■ TO DO
Please reproduce the material starting with the line that contains "лу мистецтва багато" and going on through the line that contains "ької та аргентинської", changing "концерту" to "виступу" and leaving everything else untouched.

■ Dataset excerpts
────────────────────────────────────────

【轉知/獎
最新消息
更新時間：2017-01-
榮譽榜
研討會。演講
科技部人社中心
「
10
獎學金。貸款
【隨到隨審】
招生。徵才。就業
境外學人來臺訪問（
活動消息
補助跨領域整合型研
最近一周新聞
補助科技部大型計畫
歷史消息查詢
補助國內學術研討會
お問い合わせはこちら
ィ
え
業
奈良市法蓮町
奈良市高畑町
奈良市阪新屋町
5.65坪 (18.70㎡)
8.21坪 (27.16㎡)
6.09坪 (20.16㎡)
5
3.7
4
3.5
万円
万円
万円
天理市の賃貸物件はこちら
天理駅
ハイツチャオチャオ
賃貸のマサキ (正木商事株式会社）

────────────────────────────────────────

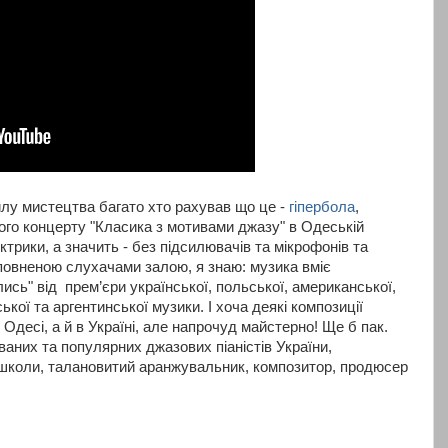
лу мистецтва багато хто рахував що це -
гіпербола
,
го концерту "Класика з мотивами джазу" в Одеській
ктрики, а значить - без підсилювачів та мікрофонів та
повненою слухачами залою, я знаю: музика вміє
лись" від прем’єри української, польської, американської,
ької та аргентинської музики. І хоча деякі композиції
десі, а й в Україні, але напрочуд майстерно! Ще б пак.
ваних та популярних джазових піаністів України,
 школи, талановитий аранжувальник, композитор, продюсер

────────────────────────────────────────

■ RESULT BELOW
лу мистецтва багато хто рахував що це -
гіпербола
,
го виступу "Класика з мотивами джазу" в Одеській
ктрики, а значить - без підсилювачів та мікрофонів та
повненою слухачами залою, я знаю: музика вміє
лись" від прем’єри української, польської, американської,
ької та аргентинської музики. І хоча деякі композиції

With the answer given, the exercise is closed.